5. Confidentialité et sécurité - la nécessité de protéger les données des patients est bien réelle

Les dirigeants des technologies de l’information dans le domaine de la santé avaient un véritable sentiment d'urgence quant aux questions de sécurité des données et des réseaux. Les récents piratages de données à grande échelle et la croissance de l'interopérabilité dans l'industrie des soins de la santé ont fait en sorte que la cybersécurité est la priorité de tous les grands hôpitaux et les fabricants d’appareils médicaux.

En 2015, les infractions portant sur l’information privée des patients ont affecté 113 millions de patients et les amendes gouvernementales sont de plus en plus coûteuses. La conformité aux normes de HIPAA était, auparavant, un élément à cocher sur une liste. Aujourd’hui, avec l'augmentation des infractions, la conformité est le strict minimum. Une sécurité supplémentaire doit être appliquée pour veiller à ce que les informations d'un patient restent privées.

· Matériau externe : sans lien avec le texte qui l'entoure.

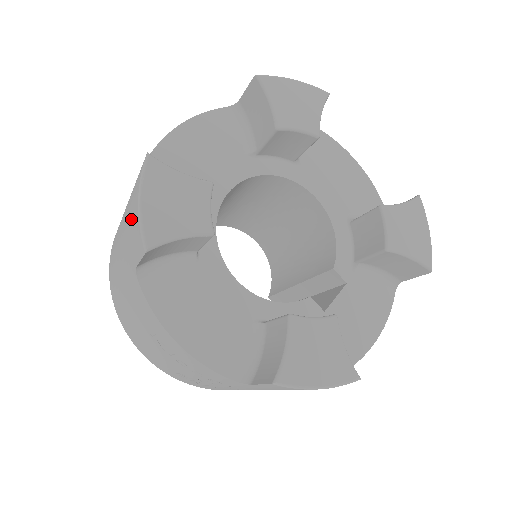
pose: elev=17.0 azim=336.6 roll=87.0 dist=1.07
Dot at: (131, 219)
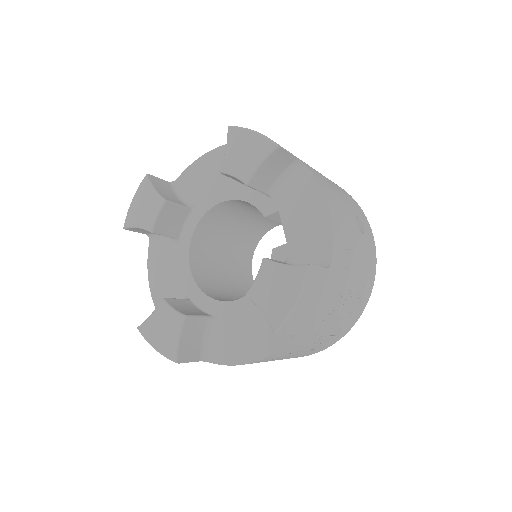
Dot at: occluded
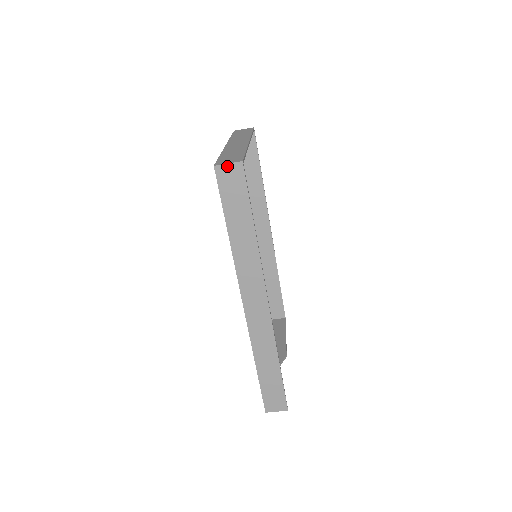
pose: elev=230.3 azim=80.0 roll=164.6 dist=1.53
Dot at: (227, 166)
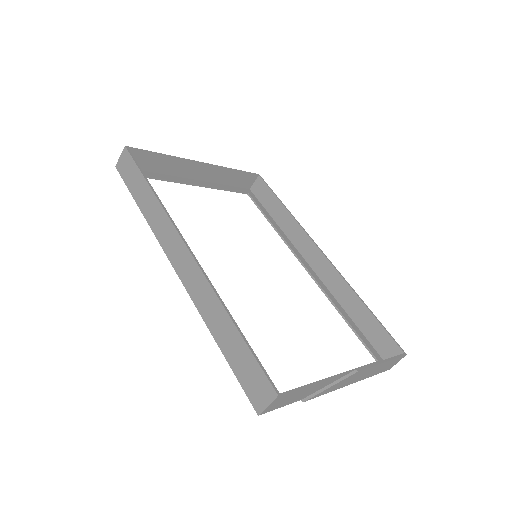
Dot at: (120, 159)
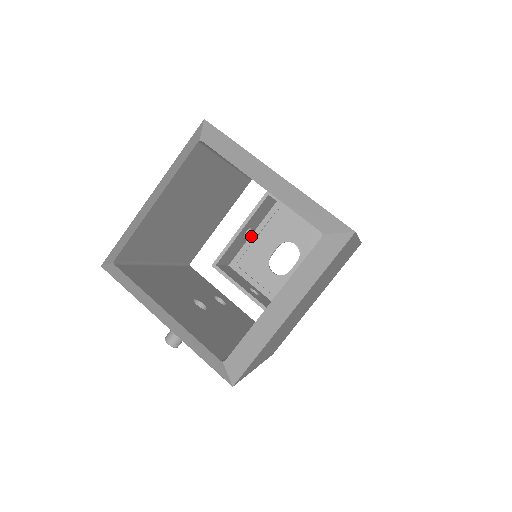
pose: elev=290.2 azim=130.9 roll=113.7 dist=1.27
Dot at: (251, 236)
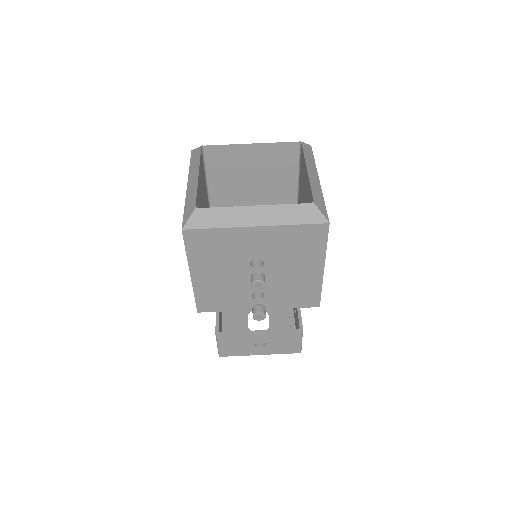
Dot at: (222, 323)
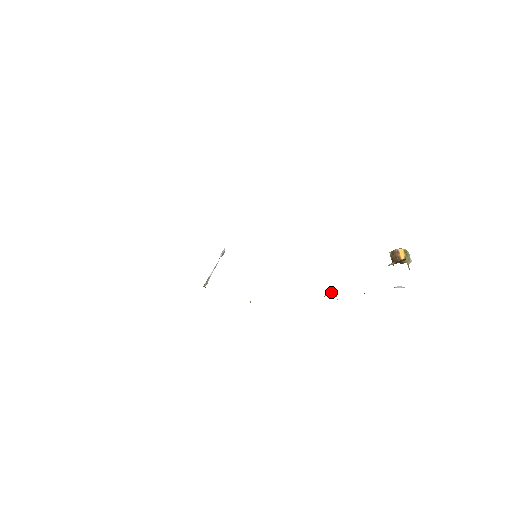
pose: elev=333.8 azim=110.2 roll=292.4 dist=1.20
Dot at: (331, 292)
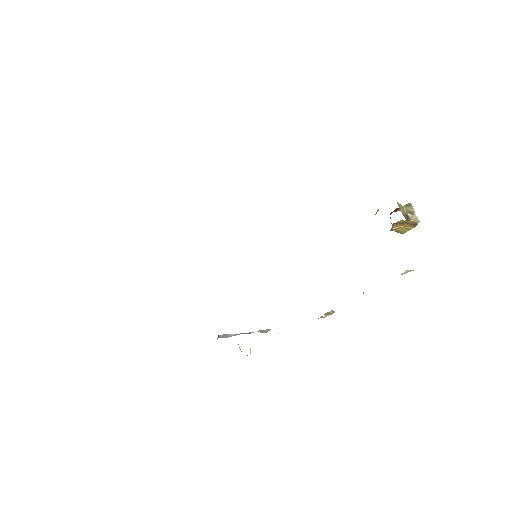
Dot at: occluded
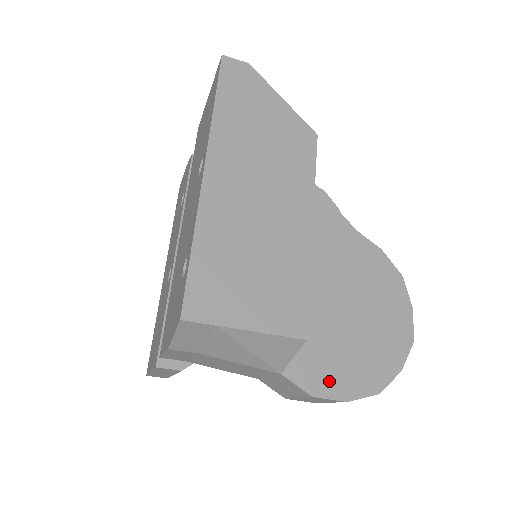
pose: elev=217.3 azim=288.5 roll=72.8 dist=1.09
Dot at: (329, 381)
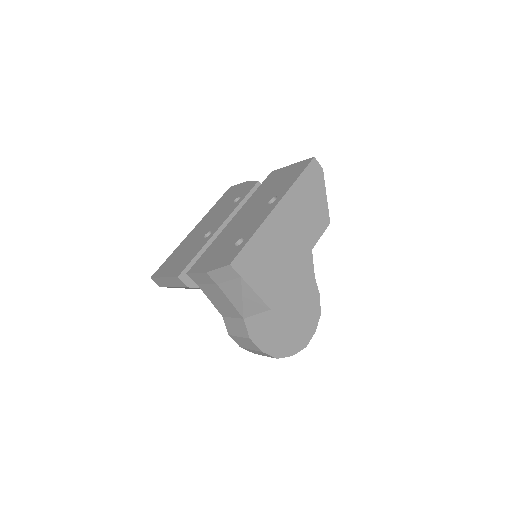
Dot at: (261, 337)
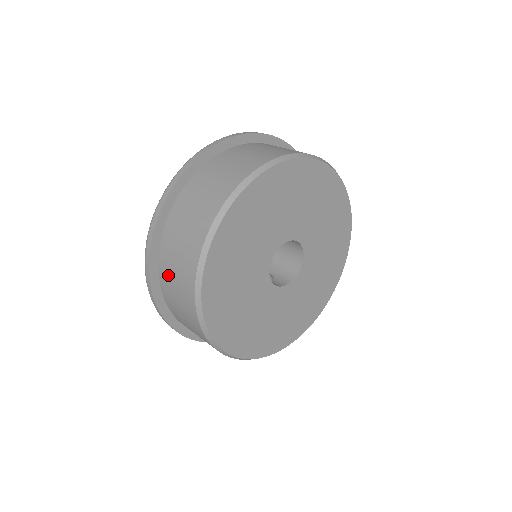
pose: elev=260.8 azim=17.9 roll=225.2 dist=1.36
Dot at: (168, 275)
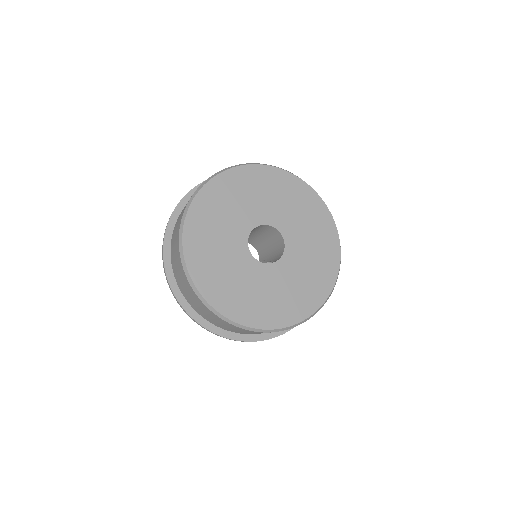
Dot at: (186, 294)
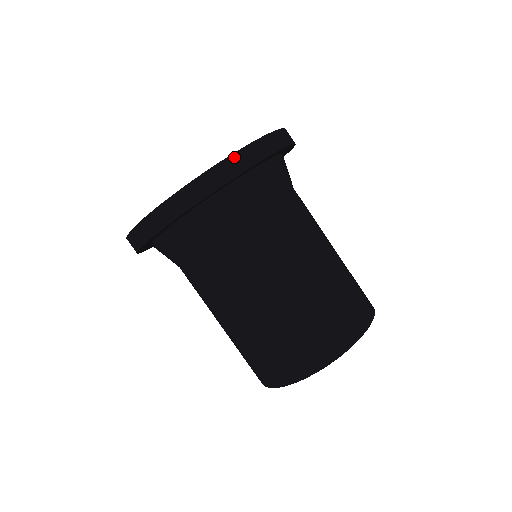
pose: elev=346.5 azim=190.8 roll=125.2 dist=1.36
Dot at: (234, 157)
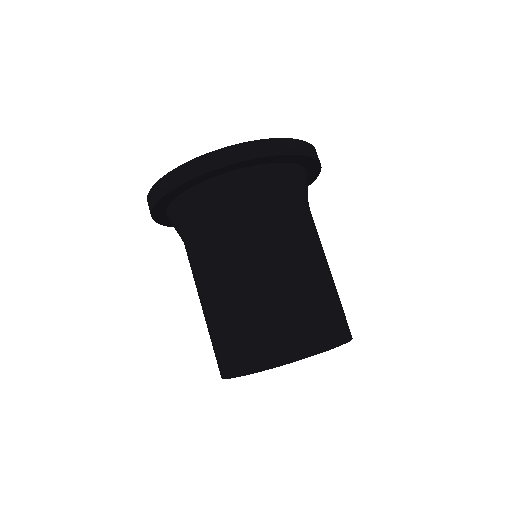
Dot at: (174, 172)
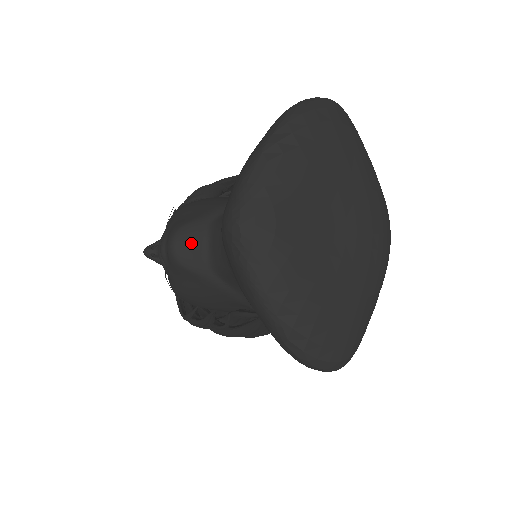
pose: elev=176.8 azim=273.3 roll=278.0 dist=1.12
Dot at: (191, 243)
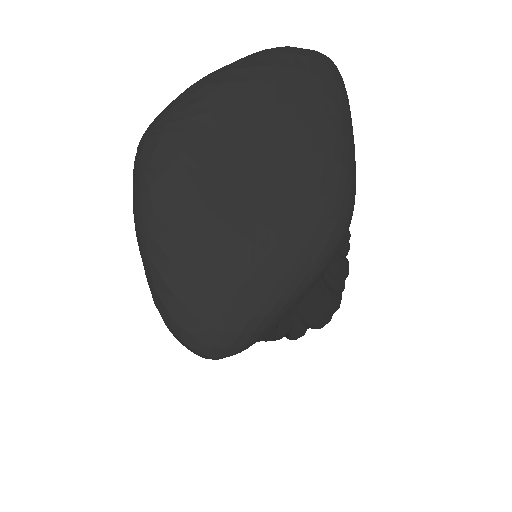
Dot at: occluded
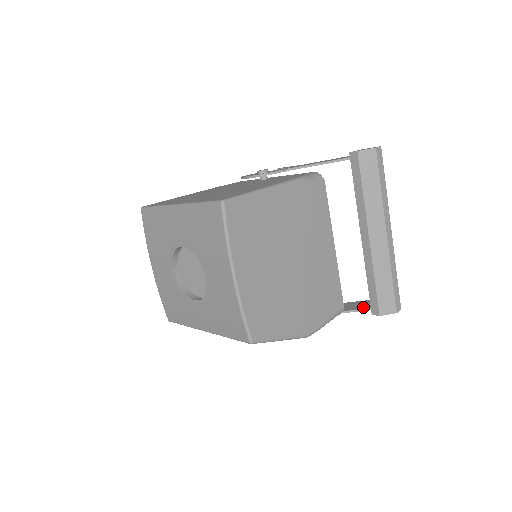
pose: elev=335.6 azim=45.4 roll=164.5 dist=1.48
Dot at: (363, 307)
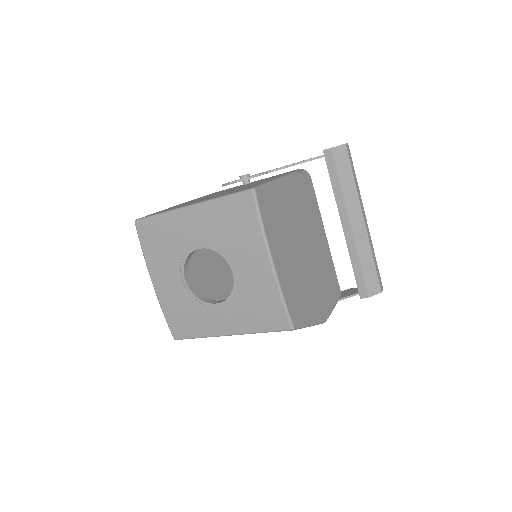
Dot at: (351, 294)
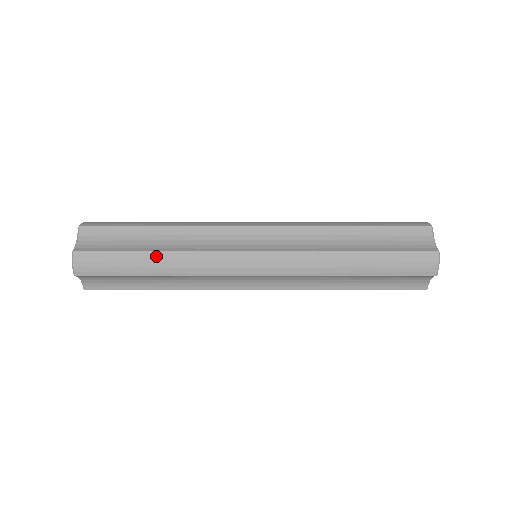
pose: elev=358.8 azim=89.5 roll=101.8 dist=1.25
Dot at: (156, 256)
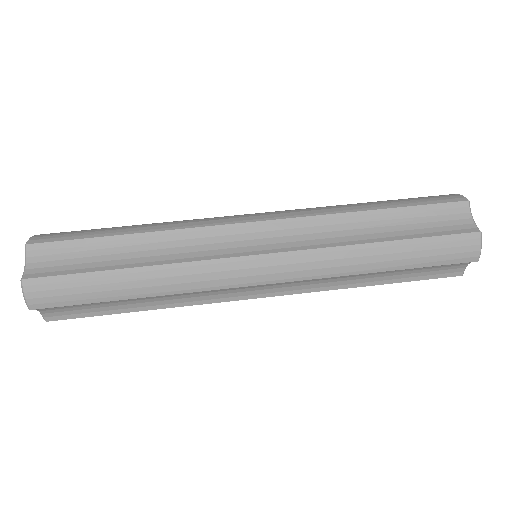
Dot at: (132, 274)
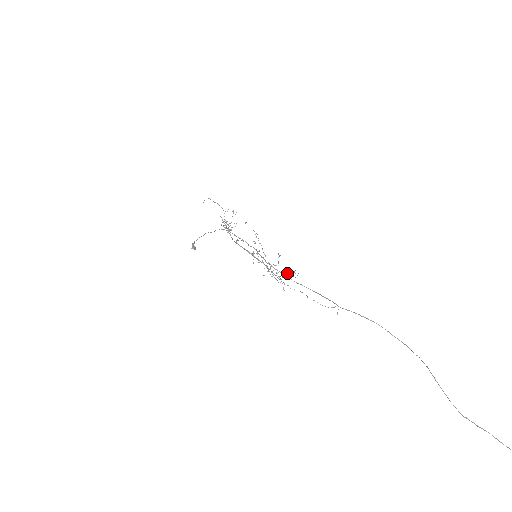
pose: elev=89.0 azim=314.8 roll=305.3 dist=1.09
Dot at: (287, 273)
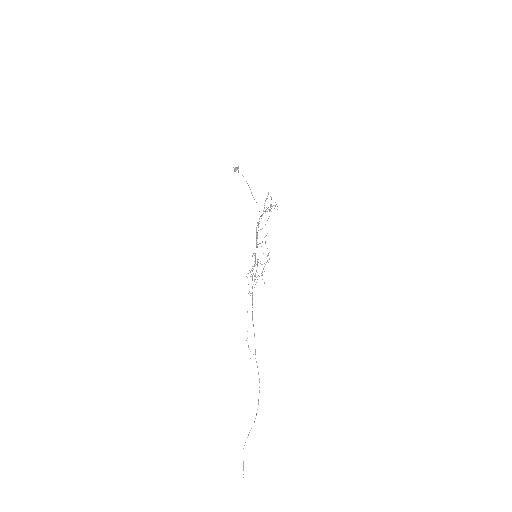
Dot at: (261, 275)
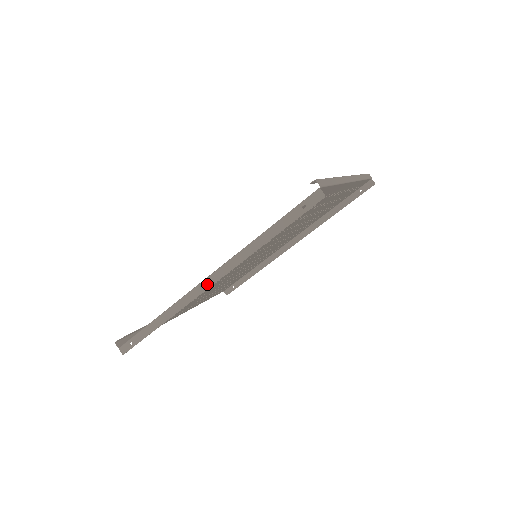
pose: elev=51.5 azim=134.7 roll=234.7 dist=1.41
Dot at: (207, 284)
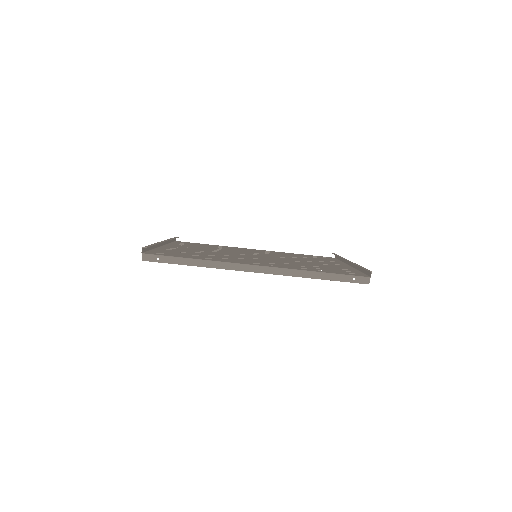
Dot at: (257, 269)
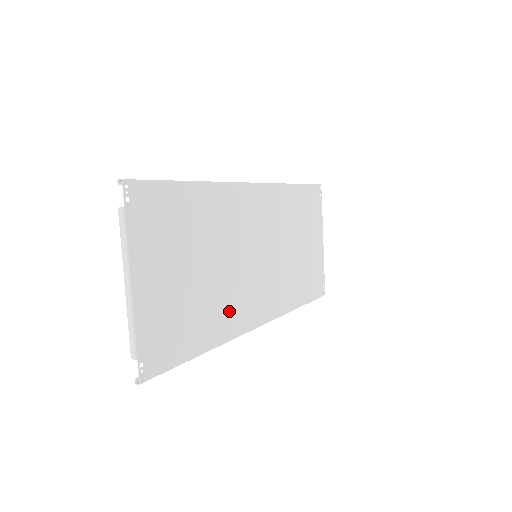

Ainsi, la nécessité d'une messagerie sécurisée à l’échelle de l'hôpital est évidente. C’est un secret bien connu dans l'industrie que les médecins s’échangent des messages texte contenant de l'information à propos de leurs patients. Il y a donc un véritable besoin de la part des hôpitaux de fournir une plateforme de communication par messagerie sécurisée aux médecins et de mettre fin aux échanges par SMS. L'application permettrait aux médecins de communiquer entre eux en temps réel, peu importe où ils travaillent. La meilleure façon de favoriser l’utilisation d’une application est d’en démontrer les bénéfices. L’application doit pouvoir s’intégrer au système présentement utilisé par le personnel et renforcer les processus en place.